## Work to complete
Each entry is to be given again exactly; drop the images.

## Records for the exercise

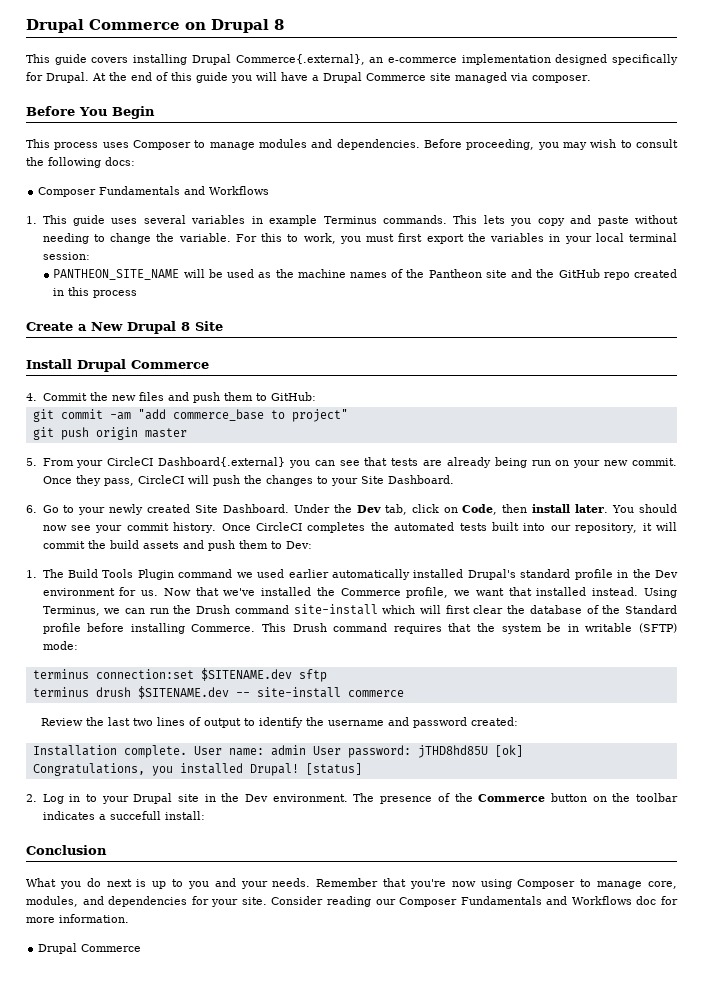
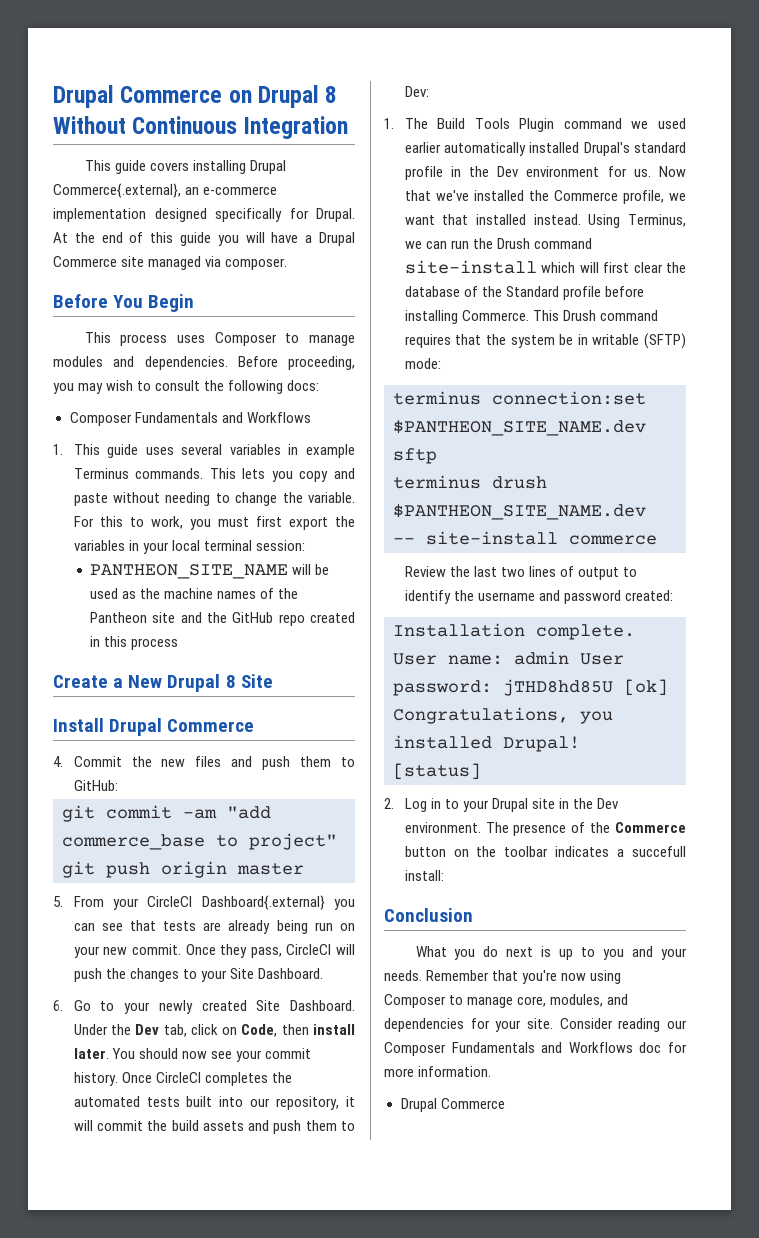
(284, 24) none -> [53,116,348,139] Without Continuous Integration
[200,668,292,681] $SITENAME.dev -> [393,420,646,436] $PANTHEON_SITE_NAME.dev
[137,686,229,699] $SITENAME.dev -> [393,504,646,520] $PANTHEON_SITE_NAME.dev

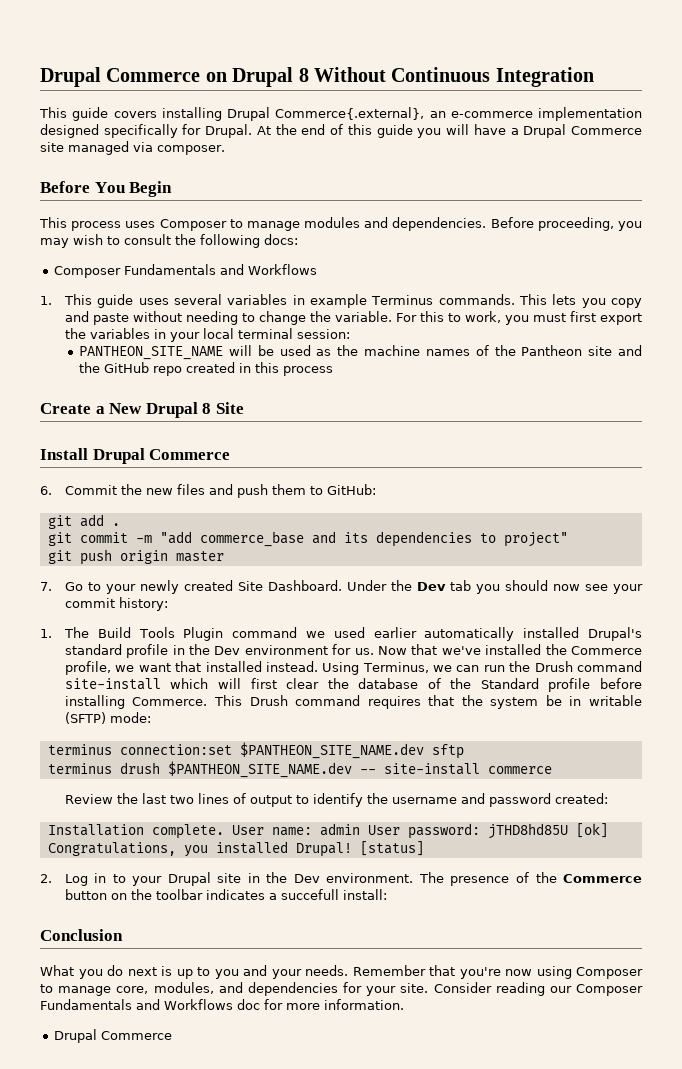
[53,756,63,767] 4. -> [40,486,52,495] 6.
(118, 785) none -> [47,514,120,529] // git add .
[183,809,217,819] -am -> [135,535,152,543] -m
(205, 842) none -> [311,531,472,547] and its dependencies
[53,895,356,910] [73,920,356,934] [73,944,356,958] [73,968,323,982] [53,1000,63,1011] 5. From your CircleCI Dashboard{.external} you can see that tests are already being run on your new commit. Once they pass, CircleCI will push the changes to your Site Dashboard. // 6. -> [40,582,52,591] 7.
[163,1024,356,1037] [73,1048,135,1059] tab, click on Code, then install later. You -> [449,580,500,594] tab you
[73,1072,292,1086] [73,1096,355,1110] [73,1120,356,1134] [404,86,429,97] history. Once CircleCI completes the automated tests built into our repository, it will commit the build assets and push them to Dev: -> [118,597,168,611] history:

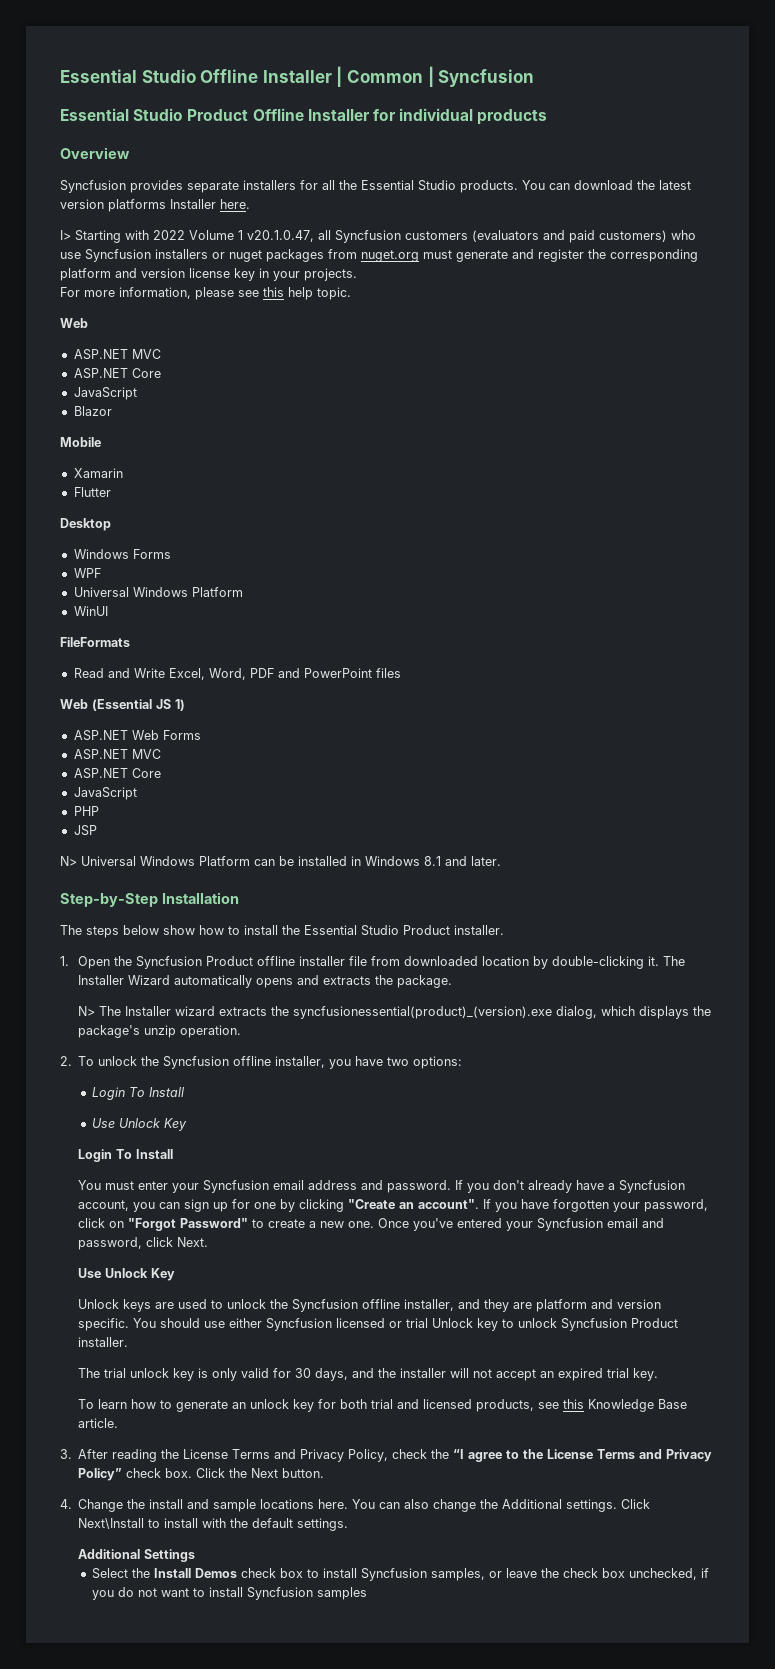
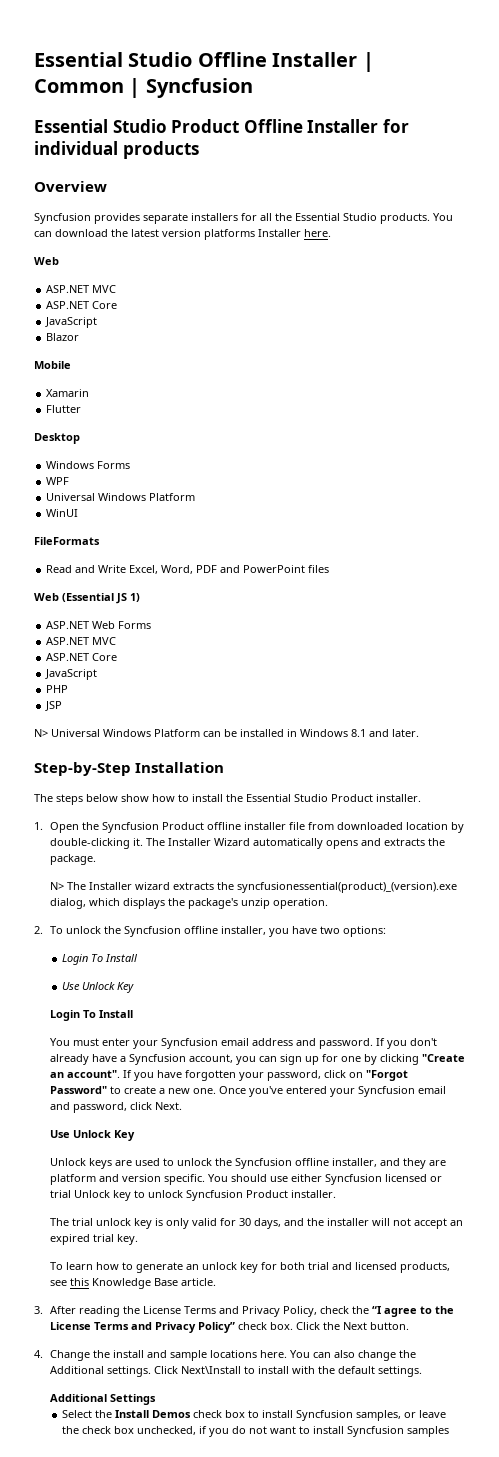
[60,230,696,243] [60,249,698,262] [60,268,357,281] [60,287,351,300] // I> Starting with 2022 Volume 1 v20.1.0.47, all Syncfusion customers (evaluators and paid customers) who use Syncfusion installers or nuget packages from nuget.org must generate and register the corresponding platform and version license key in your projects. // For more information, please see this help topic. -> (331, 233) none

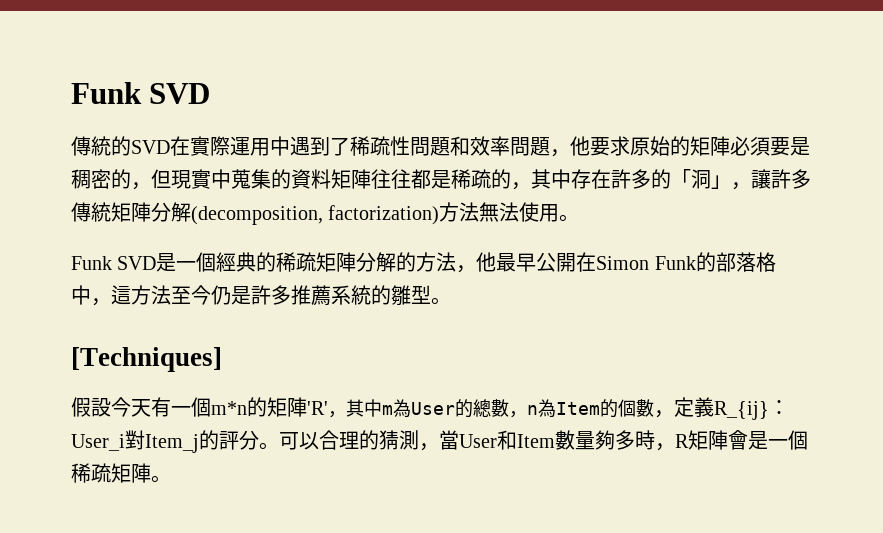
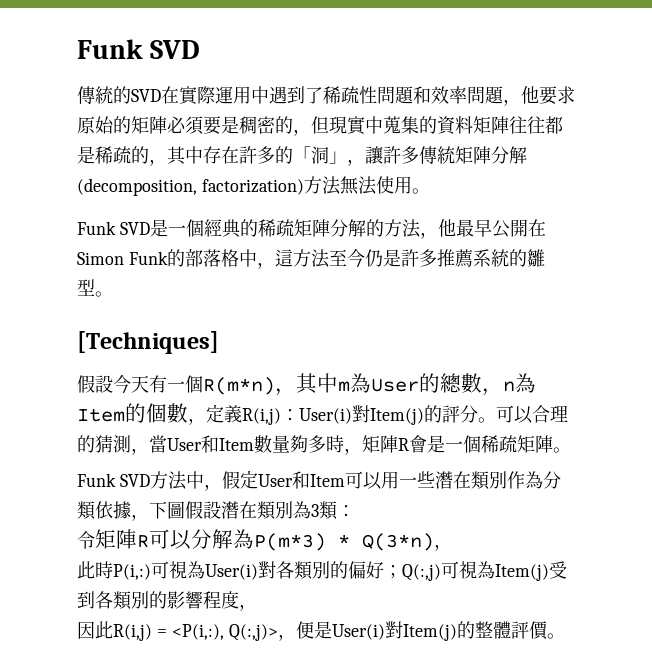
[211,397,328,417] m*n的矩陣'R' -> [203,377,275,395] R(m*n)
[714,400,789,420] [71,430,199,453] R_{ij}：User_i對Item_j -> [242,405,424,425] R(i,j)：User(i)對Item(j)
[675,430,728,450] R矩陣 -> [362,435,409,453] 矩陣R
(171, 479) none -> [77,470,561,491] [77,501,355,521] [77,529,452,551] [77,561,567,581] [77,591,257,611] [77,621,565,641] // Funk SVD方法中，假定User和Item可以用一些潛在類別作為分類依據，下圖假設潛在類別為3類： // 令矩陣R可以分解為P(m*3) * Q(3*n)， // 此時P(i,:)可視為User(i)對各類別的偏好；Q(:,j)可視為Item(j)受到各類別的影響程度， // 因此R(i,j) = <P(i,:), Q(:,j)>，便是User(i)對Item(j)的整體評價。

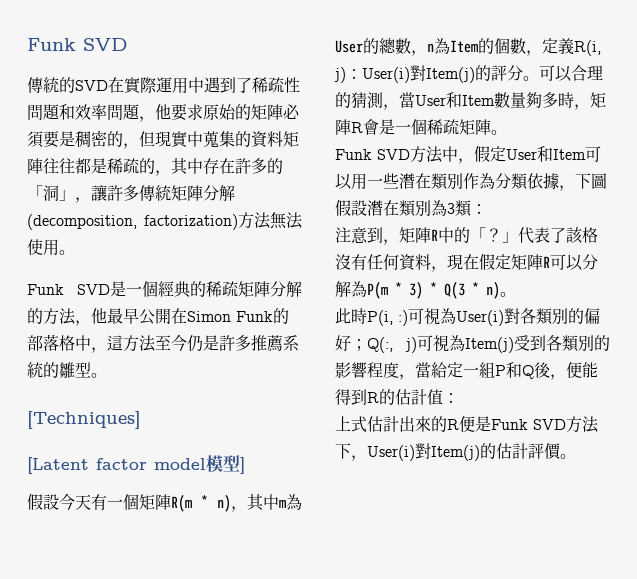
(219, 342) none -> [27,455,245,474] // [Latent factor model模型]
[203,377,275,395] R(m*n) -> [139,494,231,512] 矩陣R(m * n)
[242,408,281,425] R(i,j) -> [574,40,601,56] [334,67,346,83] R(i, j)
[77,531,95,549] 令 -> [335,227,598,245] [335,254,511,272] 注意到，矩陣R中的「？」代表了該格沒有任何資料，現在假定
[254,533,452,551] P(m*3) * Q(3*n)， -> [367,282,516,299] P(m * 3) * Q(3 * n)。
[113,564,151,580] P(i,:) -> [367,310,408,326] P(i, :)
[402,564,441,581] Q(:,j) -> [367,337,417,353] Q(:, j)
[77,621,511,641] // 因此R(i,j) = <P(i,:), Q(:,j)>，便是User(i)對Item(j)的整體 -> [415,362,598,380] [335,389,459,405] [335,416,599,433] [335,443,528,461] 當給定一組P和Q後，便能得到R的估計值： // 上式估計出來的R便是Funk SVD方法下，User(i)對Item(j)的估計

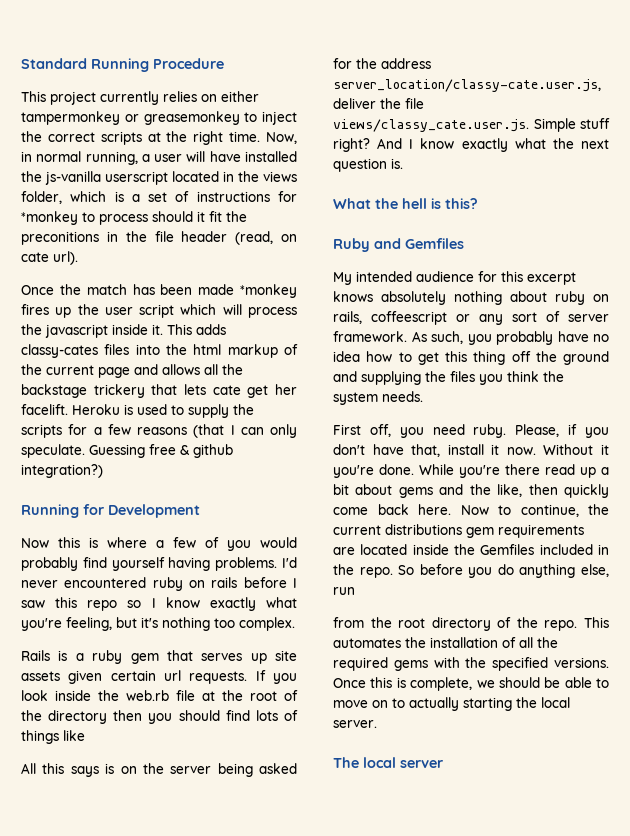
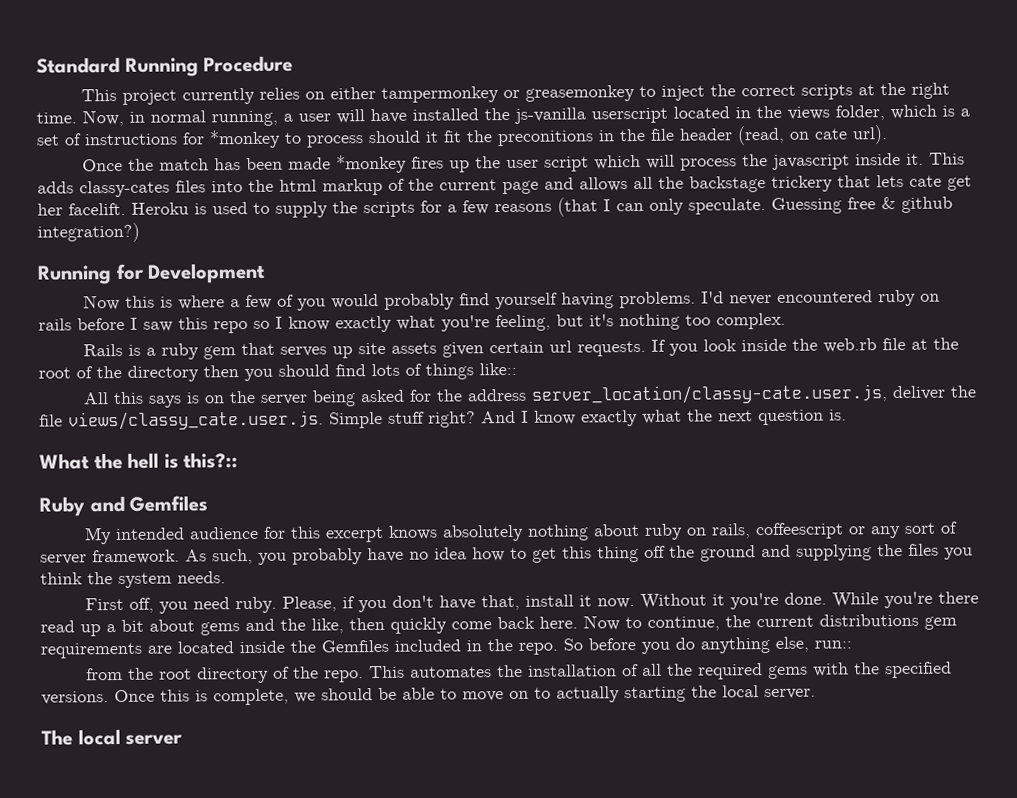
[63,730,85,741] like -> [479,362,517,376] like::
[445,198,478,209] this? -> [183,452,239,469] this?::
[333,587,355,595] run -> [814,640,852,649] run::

## Answer to the exercise
(284, 24) none -> [53,116,348,139] Without Continuous Integration
[200,668,292,681] $SITENAME.dev -> [393,420,646,436] $PANTHEON_SITE_NAME.dev
[137,686,229,699] $SITENAME.dev -> [393,504,646,520] $PANTHEON_SITE_NAME.dev

[53,756,63,767] 4. -> [40,486,52,495] 6.
(118, 785) none -> [47,514,120,529] // git add .
[183,809,217,819] -am -> [135,535,152,543] -m
(205, 842) none -> [311,531,472,547] and its dependencies
[53,895,356,910] [73,920,356,934] [73,944,356,958] [73,968,323,982] [53,1000,63,1011] 5. From your CircleCI Dashboard{.external} you can see that tests are already being run on your new commit. Once they pass, CircleCI will push the changes to your Site Dashboard. // 6. -> [40,582,52,591] 7.
[163,1024,356,1037] [73,1048,135,1059] tab, click on Code, then install later. You -> [449,580,500,594] tab you
[73,1072,292,1086] [73,1096,355,1110] [73,1120,356,1134] [404,86,429,97] history. Once CircleCI completes the automated tests built into our repository, it will commit the build assets and push them to Dev: -> [118,597,168,611] history:

[60,230,696,243] [60,249,698,262] [60,268,357,281] [60,287,351,300] // I> Starting with 2022 Volume 1 v20.1.0.47, all Syncfusion customers (evaluators and paid customers) who use Syncfusion installers or nuget packages from nuget.org must generate and register the corresponding platform and version license key in your projects. // For more information, please see this help topic. -> (331, 233) none

[211,397,328,417] m*n的矩陣'R' -> [203,377,275,395] R(m*n)
[714,400,789,420] [71,430,199,453] R_{ij}：User_i對Item_j -> [242,405,424,425] R(i,j)：User(i)對Item(j)
[675,430,728,450] R矩陣 -> [362,435,409,453] 矩陣R
(171, 479) none -> [77,470,561,491] [77,501,355,521] [77,529,452,551] [77,561,567,581] [77,591,257,611] [77,621,565,641] // Funk SVD方法中，假定User和Item可以用一些潛在類別作為分類依據，下圖假設潛在類別為3類： // 令矩陣R可以分解為P(m*3) * Q(3*n)， // 此時P(i,:)可視為User(i)對各類別的偏好；Q(:,j)可視為Item(j)受到各類別的影響程度， // 因此R(i,j) = <P(i,:), Q(:,j)>，便是User(i)對Item(j)的整體評價。

(219, 342) none -> [27,455,245,474] // [Latent factor model模型]
[203,377,275,395] R(m*n) -> [139,494,231,512] 矩陣R(m * n)
[242,408,281,425] R(i,j) -> [574,40,601,56] [334,67,346,83] R(i, j)
[77,531,95,549] 令 -> [335,227,598,245] [335,254,511,272] 注意到，矩陣R中的「？」代表了該格沒有任何資料，現在假定
[254,533,452,551] P(m*3) * Q(3*n)， -> [367,282,516,299] P(m * 3) * Q(3 * n)。
[113,564,151,580] P(i,:) -> [367,310,408,326] P(i, :)
[402,564,441,581] Q(:,j) -> [367,337,417,353] Q(:, j)
[77,621,511,641] // 因此R(i,j) = <P(i,:), Q(:,j)>，便是User(i)對Item(j)的整體 -> [415,362,598,380] [335,389,459,405] [335,416,599,433] [335,443,528,461] 當給定一組P和Q後，便能得到R的估計值： // 上式估計出來的R便是Funk SVD方法下，User(i)對Item(j)的估計

[63,730,85,741] like -> [479,362,517,376] like::
[445,198,478,209] this? -> [183,452,239,469] this?::
[333,587,355,595] run -> [814,640,852,649] run::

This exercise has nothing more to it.